## TEKS DITAMPILKAN
Scroll ke bawah untuk membaca berita

Logo
Seni

Instalasi Bambu Seniman Indonesia Buat Kagum Warga Frankfurt

Bambu-bambu buatan seniman Indonesa Joko Avianto itu dipasang di sebuah kafe di Fankfurt menyerupai empat naungan pohon beringin besar.

10 Oktober 2015 | 17.23 WIB

Pameran seni instalasi bambu karya Joko Avianto di Frankfurt. TEMPO/Seno Joko
Perbesar
Pameran seni instalasi bambu karya Joko Avianto di Frankfurt. TEMPO/Seno Joko

Baca berita dengan sedikit iklan, klik di sini

Logo

TEMPO.CO, Frankfurt - Lonceng gereja berdentang terdengar di kawasan Romerberg, Frankfurt. Kawasan yang telah ada sejak zaman imperium  Romawi dan penuh bangunan  tua-tua itu selalu dipenuhi turis. Para wisatawan biasanya berkumpul di plaza di depan gereja  Altai Nikolai Kirche (Protestan Paris Chuch) di sekitar  air mancur dewi kedilan yang kedua tangannya membawa  pedang dan neraca.

Tapi ada pemandangan agak lain di kawasan plaza Romersberg bulan-bulan ini. Di kafe Frankfurter Kunstverein, letaknya tak jauh dari Museum Schirn Kunsthalle Frankfurt dan juga Katedral Frankfurt yang megah, pengunjung dapat melihat sebuah  instalasi bambu yang memikat. Bambu-bambu itu menutupi hampir separuh  sisi muka kafe kecuali pintu masuk dan jendela-jendelanya.

Yang membuat orang terperangah bambu-bambu itu penampilannya bisa sedemikian plastis. Plintir memelintir. Siapa saja yang lalu lalang di depan kafe tersebut pasti berhenti dan  memotret. Itulah karya perupa Joko Avianto, berjudul Big Tree.

Joko membawa 1525 bambu dari Jawa barat. Di Frankfurt bambu-bambu tersebut ia permak sedemikian rupa sehingga menyerupai empat naungan pohon beringin yang besar. Ia dikenal memiliki teknik sendiri untuk memecah bagian dalam bambu agar bambu kemudian seperti halnya karet bisa lentur dan bisa dibuat belit membelit, gulung menggulung, plintir memelintir.

Karya Joko bagian dari pameran Roots: Indonesian Contemporary Art di Frankfurter Kunstverein. Di dalam galeri kita bisa menyaksikan mural dari Eko Nugroho dan karya Jompet (Yogyakarta) dan Tromarama(Bandung)  . Pameran ini dikuratori Franziska Nori dan Asikin Hasan. Dan kerjasama Galeri Nasional Jakarta dan Frankfurter Kunstverein.

## RINCIAN LATIHAN
Terjemahkan ke dalam bahasa Inggris kalimat berikut dari berita tentang instalasi bambu di Frankfurt: "Siapa saja yang lalu lalang di depan kafe tersebut pasti berhenti dan memotret."

## DATA TERSEDIA
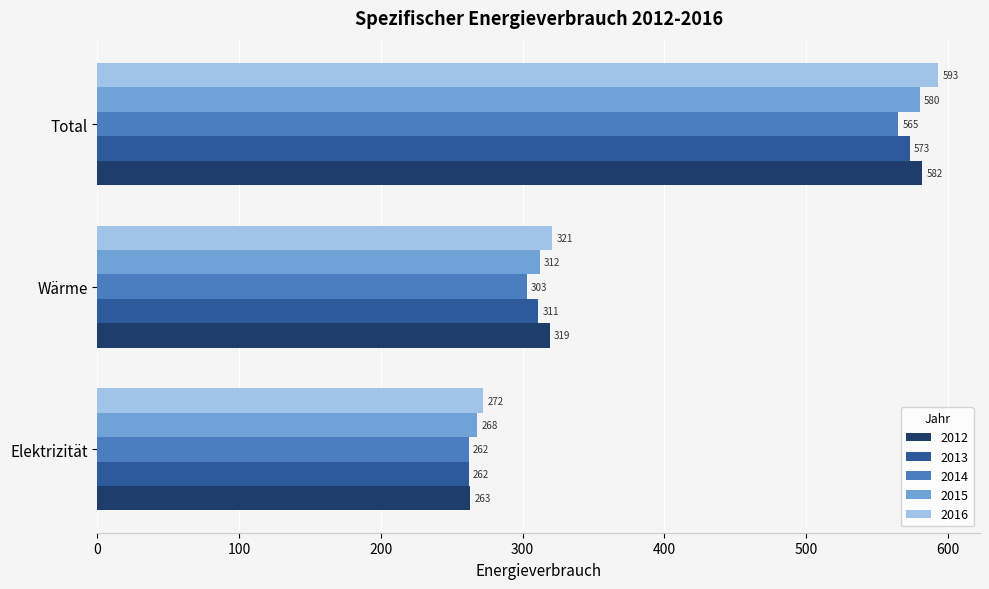

List the series in order of their peak value, highest first.

2016, 2012, 2015, 2013, 2014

## JAWABAN TUGAS
Anyone who passes in front of the café is sure to stop and take pictures.